◆ **GIVEN INFORMATION**

Start of Block

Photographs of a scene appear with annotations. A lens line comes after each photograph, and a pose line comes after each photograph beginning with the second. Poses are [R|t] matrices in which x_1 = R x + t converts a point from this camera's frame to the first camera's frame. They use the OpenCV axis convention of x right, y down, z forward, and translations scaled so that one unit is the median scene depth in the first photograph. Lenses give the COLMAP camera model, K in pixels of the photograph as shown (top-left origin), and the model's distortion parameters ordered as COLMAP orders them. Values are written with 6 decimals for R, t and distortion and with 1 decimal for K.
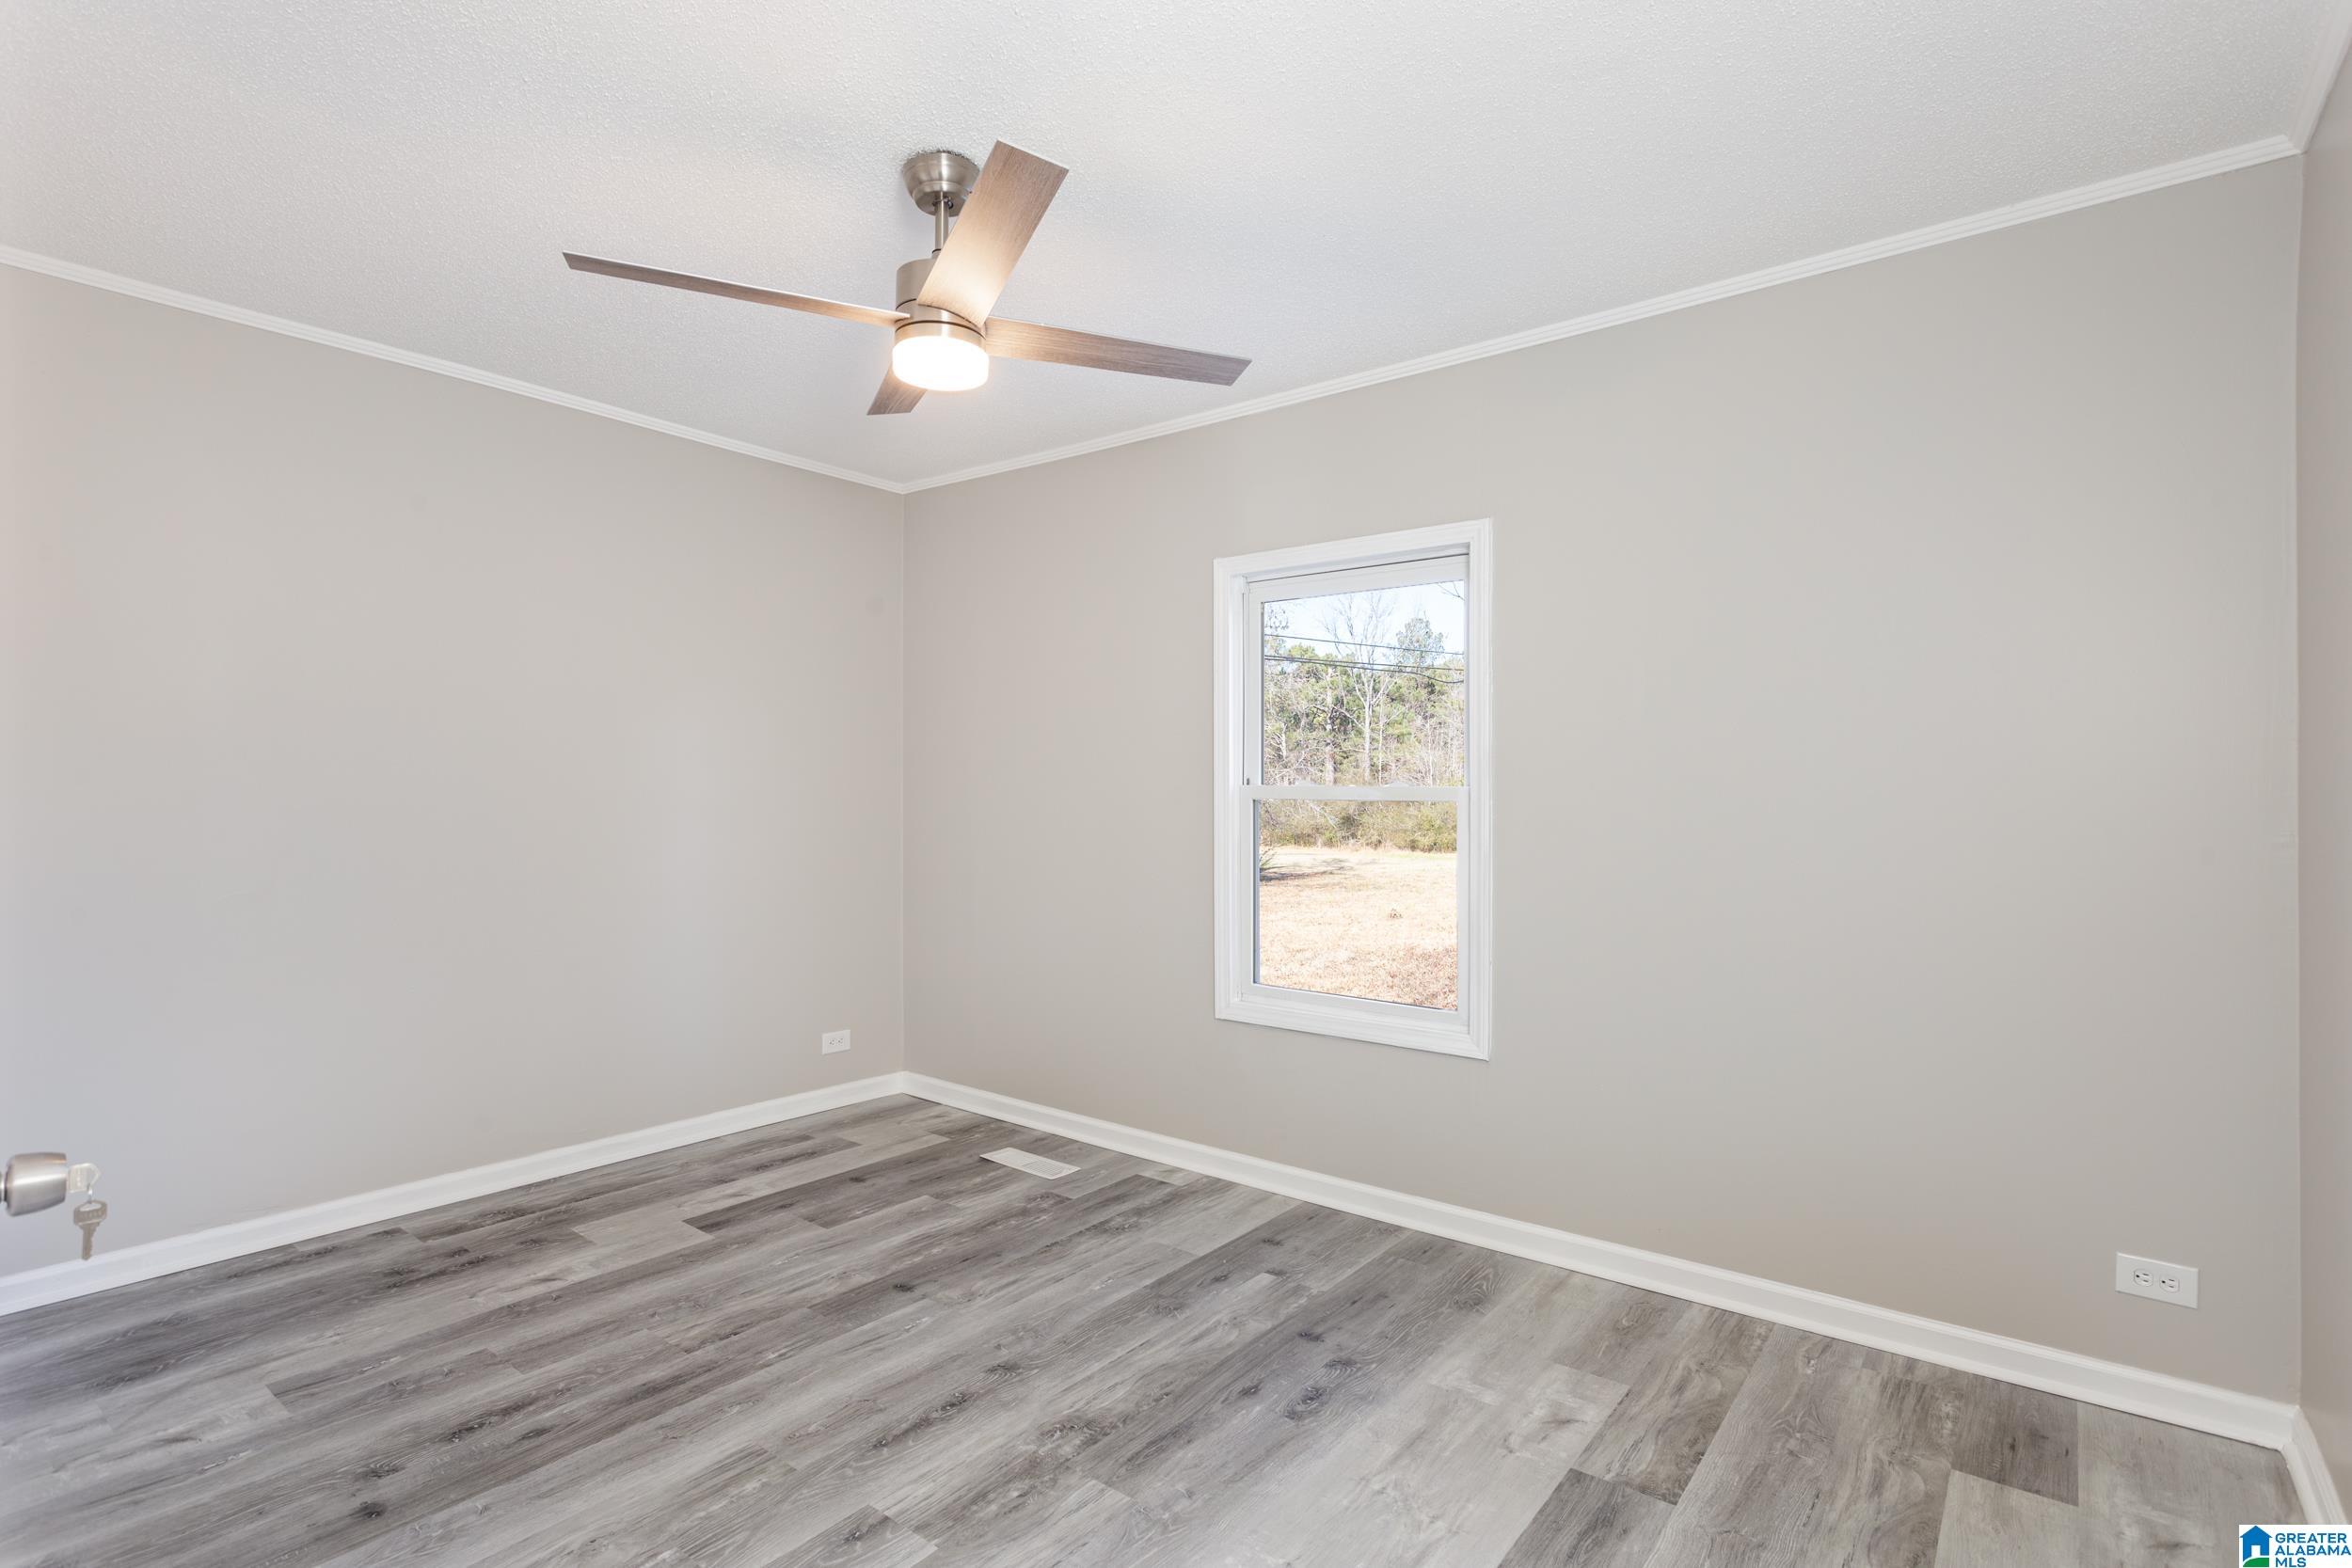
lens RADIAL K [[1152.2, 0, 1174.4], [0, 1152.2, 784.8], [0, 0, 1]] dist [-0.001734, 0.002609]
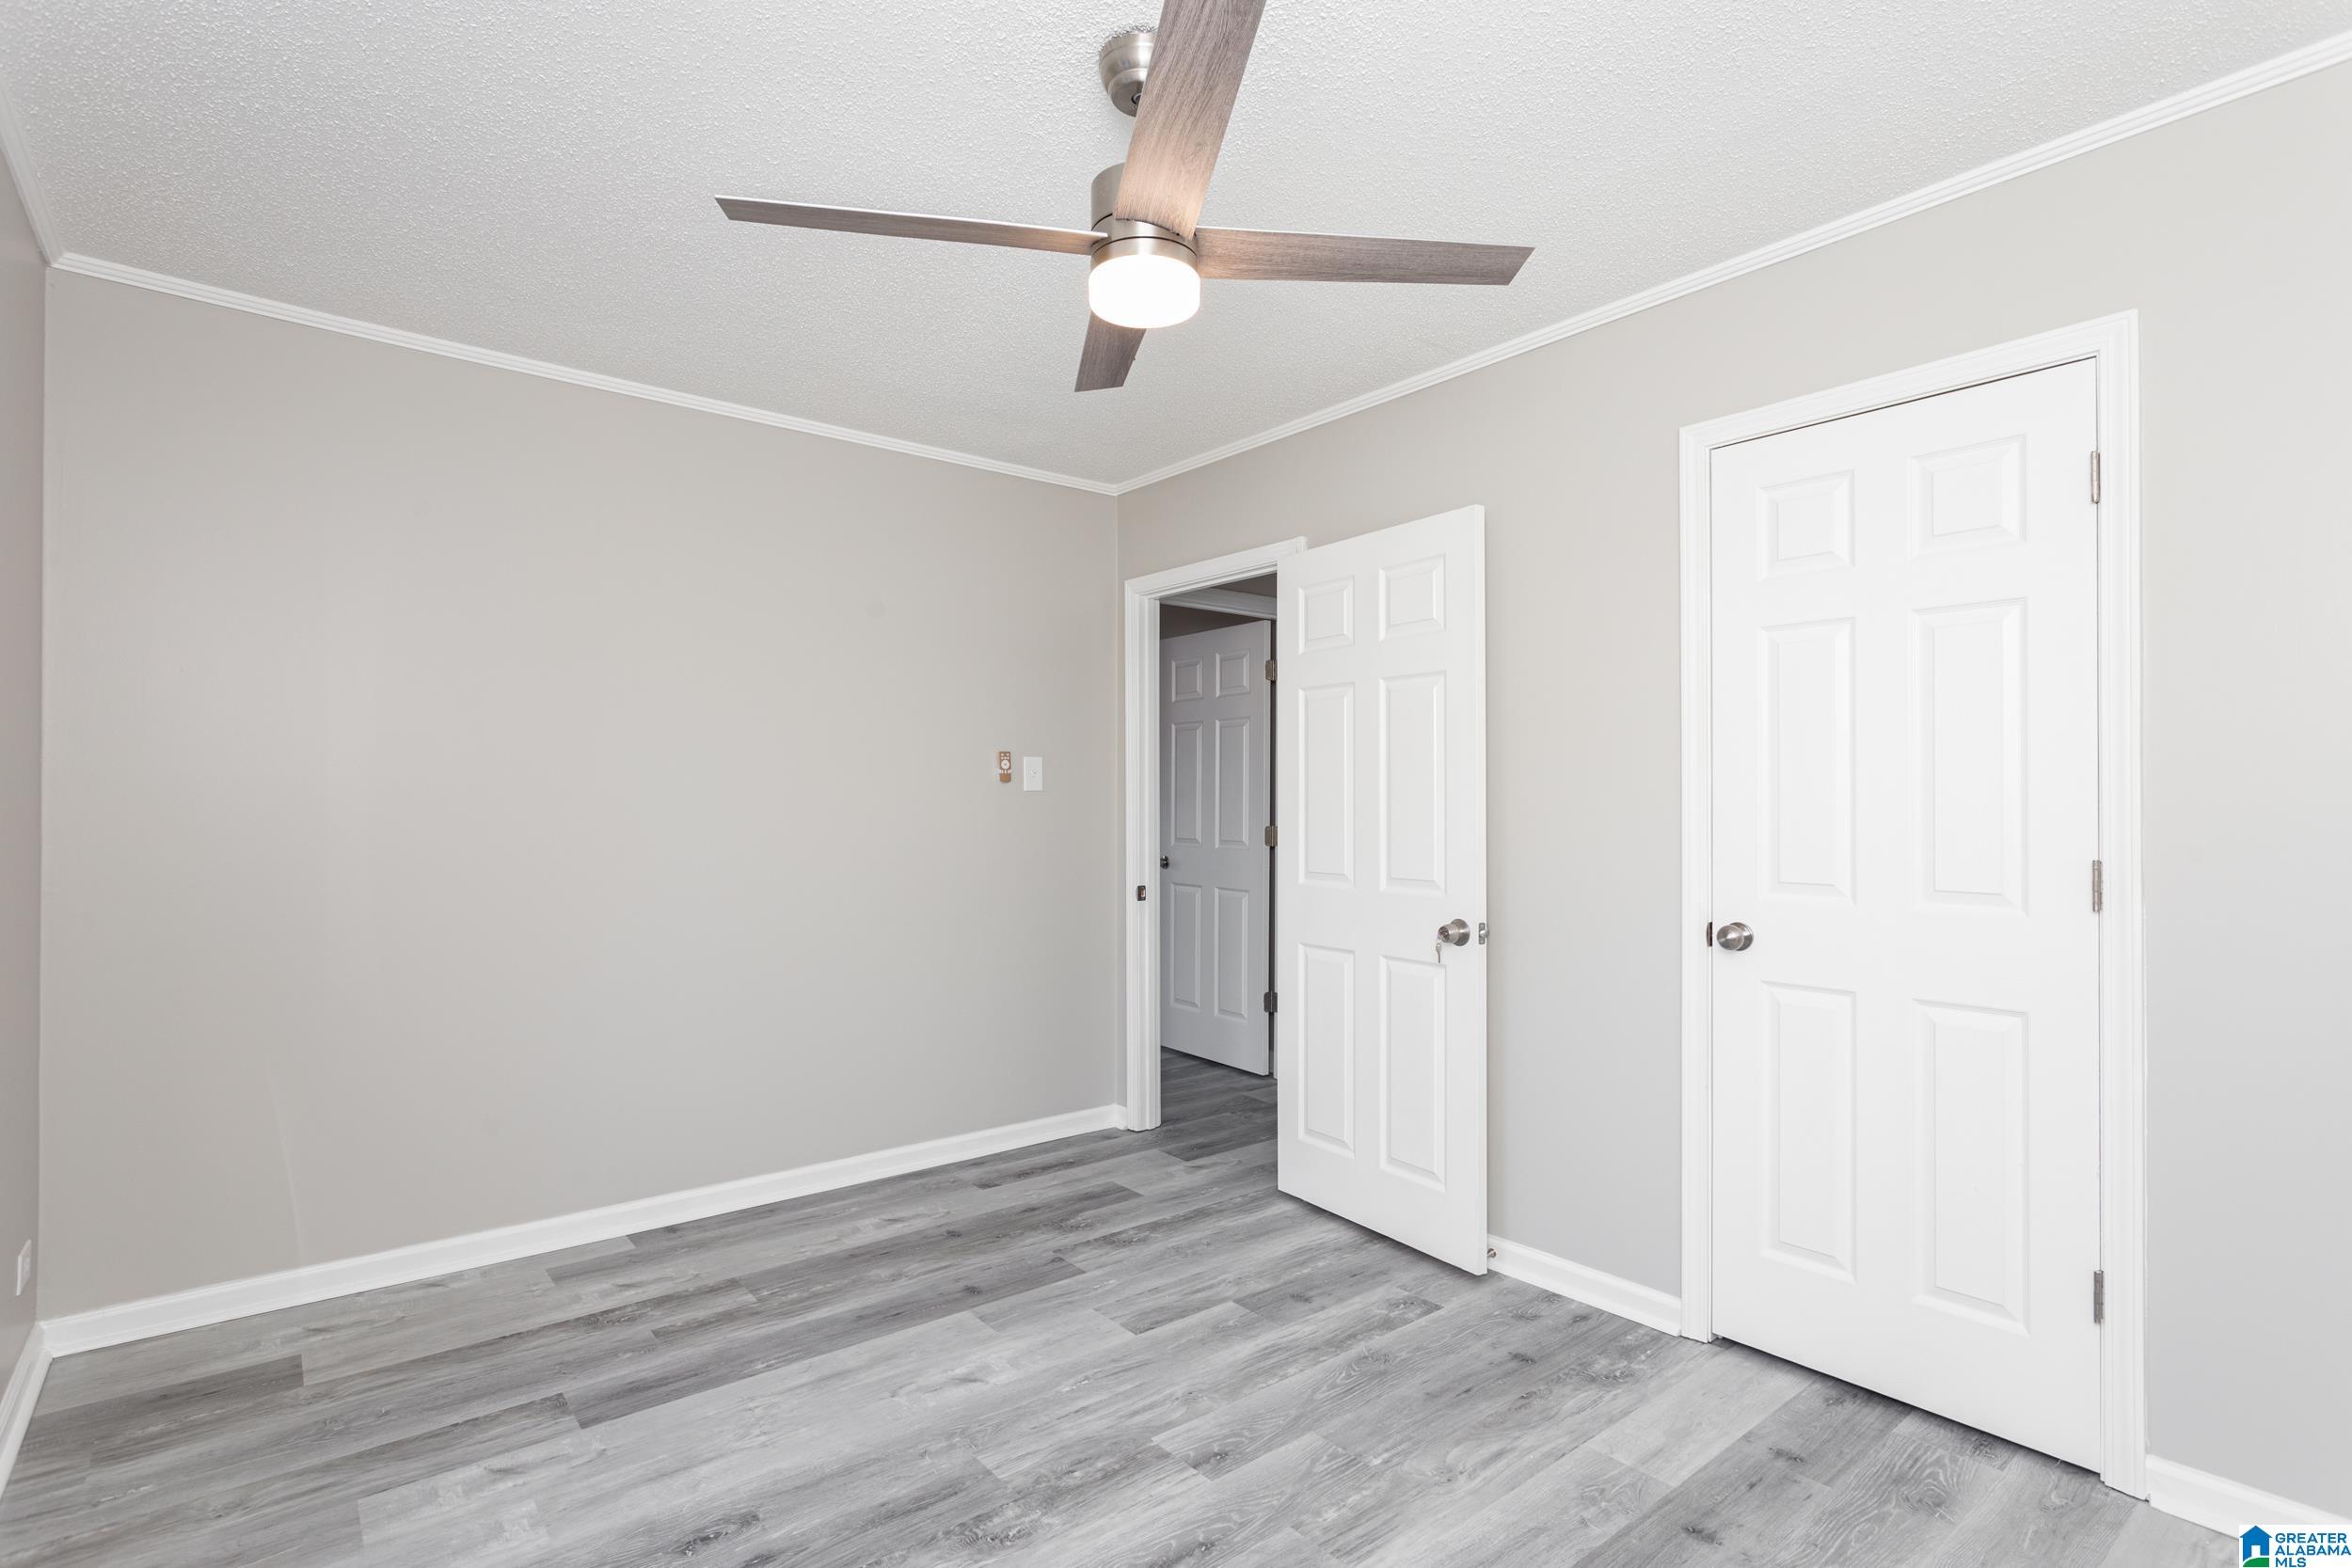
lens RADIAL K [[1152.2, 0, 1173.8], [0, 1152.2, 790.6], [0, 0, 1]] dist [-0.001734, 0.002609]
pose [[-0.975357, -0.001805, 0.220624, -0.443458], [-0.005193, 0.999877, -0.014780, 0.002763], [-0.220570, -0.015562, -0.975247, 1.961304]]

End of Block

Exclude all images and retype the data precisely.

Photographs of a scene appear with annotations. A lens line comes after each photograph, and a pose line comes after each photograph beginning with the second. Poses are [R|t] matrices in which x_1 = R x + t converts a point from this camera's frame to the first camera's frame. They use the OpenCV axis convention of x right, y down, z forward, and translations scaled so that one unit is the median scene depth in the first photograph. Lenses give the COLMAP camera model, K in pixels of the photograph as shown (top-left origin), and the model's distortion parameters ordered as COLMAP orders them. Values are written with 6 decimals for R, t and distortion and with 1 decimal for K.
lens RADIAL K [[1152.2, 0, 1174.4], [0, 1152.2, 784.8], [0, 0, 1]] dist [-0.001734, 0.002609]
lens RADIAL K [[1152.2, 0, 1173.8], [0, 1152.2, 790.6], [0, 0, 1]] dist [-0.001734, 0.002609]
pose [[-0.975357, -0.001805, 0.220624, -0.443458], [-0.005193, 0.999877, -0.014780, 0.002763], [-0.220570, -0.015562, -0.975247, 1.961304]]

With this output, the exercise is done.